Podobnego zdania są sąsiedzi. Oni także nie wierzą w utonięcie chłopca i bardziej skłaniają się ku wersji z porwaniem. Niektórzy zwracają uwagę na bliskość granicy. Matka Kacperka nie uważa jednak, by porywacze mieli jakikolwiek związek z jej partnerem, który teraz siedzi w areszcie za kradzieże.
– Nie wiem, z kim zadawał się mój partner, ale nie wierzę, by to jego niezałatwione sprawy były powodem zaginięcia Kacperka. Nie miałam z nikim zatargów i nie sądzę, by Rafał miał takie, aby nam dziecko uprowadzili. To już byłoby jakieś zwyrodnialstwo, to dla mnie chore – stwierdza w rozmowie z tabloidem mama chłopca.

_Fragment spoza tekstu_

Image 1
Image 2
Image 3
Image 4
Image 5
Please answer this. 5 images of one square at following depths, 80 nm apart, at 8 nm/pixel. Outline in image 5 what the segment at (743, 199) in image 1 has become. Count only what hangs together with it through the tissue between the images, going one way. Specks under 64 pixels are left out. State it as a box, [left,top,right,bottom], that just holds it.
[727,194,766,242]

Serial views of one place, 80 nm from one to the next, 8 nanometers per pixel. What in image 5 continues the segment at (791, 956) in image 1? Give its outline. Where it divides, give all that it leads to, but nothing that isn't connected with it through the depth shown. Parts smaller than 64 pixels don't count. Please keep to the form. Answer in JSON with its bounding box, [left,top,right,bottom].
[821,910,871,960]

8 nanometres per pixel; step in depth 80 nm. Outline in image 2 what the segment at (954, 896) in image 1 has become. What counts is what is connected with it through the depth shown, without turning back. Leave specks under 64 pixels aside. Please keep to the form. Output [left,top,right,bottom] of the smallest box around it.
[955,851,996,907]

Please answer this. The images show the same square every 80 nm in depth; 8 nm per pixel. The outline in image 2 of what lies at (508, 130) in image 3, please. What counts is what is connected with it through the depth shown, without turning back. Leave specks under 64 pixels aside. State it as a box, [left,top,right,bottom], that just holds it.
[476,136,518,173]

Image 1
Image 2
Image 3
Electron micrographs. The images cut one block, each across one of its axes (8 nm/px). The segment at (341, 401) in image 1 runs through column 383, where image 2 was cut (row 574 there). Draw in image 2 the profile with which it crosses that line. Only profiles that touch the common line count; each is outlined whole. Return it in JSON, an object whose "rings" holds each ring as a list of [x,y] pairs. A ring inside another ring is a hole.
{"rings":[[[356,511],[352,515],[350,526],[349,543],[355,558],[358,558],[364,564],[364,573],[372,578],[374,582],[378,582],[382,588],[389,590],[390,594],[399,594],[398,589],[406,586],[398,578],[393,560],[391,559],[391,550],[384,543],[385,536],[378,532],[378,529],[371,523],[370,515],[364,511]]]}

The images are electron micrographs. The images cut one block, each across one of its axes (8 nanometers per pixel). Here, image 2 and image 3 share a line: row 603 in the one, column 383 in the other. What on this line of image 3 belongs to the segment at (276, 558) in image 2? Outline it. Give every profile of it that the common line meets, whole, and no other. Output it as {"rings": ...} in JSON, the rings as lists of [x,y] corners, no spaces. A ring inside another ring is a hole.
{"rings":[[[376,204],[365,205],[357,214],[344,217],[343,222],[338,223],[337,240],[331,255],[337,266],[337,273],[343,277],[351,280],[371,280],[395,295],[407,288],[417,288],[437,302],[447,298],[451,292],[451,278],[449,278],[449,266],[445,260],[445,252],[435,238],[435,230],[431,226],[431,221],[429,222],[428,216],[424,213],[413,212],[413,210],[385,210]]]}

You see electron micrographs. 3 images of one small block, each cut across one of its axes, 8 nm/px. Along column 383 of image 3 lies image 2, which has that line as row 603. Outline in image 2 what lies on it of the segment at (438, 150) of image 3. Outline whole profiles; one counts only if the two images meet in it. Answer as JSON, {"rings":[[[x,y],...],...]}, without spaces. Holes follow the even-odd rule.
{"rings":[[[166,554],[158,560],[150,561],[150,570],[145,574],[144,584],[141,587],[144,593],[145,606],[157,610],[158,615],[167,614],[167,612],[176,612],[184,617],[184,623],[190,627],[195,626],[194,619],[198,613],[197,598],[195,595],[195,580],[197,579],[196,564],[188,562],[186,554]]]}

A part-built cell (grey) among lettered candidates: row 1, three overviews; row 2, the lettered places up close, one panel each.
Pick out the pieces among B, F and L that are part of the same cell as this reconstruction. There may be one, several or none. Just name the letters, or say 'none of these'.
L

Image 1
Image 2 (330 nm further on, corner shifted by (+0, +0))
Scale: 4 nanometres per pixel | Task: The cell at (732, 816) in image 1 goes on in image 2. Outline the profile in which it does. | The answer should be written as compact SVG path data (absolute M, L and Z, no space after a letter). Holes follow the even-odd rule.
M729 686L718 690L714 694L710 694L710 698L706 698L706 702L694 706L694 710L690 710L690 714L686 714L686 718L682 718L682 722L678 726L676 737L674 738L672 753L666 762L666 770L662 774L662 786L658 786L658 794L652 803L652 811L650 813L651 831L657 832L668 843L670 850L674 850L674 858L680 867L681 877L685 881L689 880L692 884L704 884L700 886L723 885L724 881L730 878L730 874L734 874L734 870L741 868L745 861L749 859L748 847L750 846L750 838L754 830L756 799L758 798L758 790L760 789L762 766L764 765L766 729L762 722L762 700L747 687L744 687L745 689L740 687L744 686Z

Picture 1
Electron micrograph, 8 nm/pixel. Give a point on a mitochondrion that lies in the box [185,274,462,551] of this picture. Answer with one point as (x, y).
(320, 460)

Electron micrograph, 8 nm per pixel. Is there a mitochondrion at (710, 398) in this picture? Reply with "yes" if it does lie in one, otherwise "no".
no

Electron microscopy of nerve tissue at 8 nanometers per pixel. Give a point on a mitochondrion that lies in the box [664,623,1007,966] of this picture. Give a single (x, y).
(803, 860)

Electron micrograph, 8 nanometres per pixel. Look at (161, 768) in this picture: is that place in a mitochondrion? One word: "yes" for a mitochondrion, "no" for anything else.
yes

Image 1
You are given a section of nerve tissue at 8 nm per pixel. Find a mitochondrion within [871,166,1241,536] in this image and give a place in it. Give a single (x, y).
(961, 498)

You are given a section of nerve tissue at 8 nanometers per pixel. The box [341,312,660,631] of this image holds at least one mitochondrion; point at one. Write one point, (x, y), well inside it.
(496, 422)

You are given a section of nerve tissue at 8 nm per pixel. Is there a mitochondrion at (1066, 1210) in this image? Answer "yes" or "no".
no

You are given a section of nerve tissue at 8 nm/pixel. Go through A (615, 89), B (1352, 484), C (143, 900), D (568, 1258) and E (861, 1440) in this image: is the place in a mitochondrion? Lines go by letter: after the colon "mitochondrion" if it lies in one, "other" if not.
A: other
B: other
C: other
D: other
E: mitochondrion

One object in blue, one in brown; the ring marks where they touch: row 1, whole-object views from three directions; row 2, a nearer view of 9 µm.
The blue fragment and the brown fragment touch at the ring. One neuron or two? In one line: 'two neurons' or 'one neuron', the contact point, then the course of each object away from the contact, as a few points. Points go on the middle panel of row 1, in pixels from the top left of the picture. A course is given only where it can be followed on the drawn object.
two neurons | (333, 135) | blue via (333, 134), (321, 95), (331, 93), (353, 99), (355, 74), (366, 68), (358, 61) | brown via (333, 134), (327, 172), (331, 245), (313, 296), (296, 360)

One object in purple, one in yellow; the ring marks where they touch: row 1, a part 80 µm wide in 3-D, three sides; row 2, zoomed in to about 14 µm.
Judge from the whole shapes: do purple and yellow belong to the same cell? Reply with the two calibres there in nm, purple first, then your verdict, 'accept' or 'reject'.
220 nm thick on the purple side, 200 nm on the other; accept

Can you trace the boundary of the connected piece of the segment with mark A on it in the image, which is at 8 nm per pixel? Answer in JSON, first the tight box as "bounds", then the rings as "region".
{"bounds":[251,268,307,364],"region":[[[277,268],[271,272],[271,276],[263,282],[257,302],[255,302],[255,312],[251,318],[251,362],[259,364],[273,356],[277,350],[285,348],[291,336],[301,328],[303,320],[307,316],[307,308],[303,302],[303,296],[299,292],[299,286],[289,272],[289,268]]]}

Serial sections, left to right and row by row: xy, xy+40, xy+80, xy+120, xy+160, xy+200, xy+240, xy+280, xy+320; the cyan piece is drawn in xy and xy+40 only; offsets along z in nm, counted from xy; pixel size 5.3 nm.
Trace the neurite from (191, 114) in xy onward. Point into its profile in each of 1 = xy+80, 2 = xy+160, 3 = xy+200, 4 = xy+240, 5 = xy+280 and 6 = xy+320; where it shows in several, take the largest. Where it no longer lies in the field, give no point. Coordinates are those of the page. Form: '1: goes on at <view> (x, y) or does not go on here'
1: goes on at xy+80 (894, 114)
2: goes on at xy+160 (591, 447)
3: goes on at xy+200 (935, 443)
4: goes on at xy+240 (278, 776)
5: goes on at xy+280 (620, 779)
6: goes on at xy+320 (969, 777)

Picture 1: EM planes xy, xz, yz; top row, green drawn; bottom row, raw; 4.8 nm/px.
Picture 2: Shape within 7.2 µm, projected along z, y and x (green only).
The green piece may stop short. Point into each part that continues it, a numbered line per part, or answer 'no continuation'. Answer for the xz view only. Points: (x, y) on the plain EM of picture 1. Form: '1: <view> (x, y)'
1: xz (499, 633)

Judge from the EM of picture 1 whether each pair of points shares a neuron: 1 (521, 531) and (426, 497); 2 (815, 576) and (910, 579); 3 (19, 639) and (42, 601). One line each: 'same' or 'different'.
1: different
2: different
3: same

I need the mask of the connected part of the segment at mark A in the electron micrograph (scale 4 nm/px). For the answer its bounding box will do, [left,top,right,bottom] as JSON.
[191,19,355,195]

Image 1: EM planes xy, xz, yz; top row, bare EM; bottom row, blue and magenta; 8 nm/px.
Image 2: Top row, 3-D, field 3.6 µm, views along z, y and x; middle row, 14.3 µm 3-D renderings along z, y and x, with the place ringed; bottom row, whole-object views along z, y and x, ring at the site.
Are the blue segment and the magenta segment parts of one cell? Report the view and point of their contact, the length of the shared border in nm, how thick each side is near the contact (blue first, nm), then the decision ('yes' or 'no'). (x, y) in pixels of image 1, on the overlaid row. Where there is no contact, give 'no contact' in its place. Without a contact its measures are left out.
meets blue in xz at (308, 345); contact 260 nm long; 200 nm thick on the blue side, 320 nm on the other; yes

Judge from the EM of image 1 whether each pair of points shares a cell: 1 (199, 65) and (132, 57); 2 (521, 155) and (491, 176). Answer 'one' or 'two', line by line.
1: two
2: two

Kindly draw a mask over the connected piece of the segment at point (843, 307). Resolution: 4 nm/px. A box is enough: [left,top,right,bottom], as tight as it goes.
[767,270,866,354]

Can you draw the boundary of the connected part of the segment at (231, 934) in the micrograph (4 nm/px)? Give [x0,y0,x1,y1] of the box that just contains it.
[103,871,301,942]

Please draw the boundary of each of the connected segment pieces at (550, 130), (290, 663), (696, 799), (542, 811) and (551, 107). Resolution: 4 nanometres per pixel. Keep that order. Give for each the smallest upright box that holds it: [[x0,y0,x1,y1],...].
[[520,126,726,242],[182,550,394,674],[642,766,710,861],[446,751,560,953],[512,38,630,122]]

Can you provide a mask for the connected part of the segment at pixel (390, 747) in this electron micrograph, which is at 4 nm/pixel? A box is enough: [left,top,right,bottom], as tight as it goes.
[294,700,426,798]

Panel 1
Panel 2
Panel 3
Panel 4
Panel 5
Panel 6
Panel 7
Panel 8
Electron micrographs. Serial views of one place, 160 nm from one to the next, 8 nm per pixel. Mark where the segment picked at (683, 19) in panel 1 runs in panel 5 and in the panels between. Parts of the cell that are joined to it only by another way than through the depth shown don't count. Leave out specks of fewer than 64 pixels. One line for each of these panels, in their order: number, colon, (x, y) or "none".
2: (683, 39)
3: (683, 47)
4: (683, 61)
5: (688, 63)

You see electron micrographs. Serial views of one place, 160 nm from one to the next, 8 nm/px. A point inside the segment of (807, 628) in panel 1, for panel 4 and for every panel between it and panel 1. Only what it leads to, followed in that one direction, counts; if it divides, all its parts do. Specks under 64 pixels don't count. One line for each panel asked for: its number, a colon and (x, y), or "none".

Przypomnijmy, że Kacper zaginął w ubiegły poniedziałek. Przebywał wtedy z ojcem na terenie ogródków działkowych niedaleko rzeki. Mężczyzna był pijany. Usłyszał już zarzut narażenia dziecka na bezpośrednie niebezpieczeństwo utraty życia i zdrowia.
Wszystkie osoby mające jakiekolwiek informacje, które mogą pomóc w ustaleniu miejsca pobytu chłopca, proszone są o kontakt z policjantami z Komendy Powiatowej Policji w Bolesławcu.
Czytaj także: To zgłoszenie zmroziło krew w żyłach. Policjanci dostali telefon od 7–letniej dziewczynki
źródło: "Fakt"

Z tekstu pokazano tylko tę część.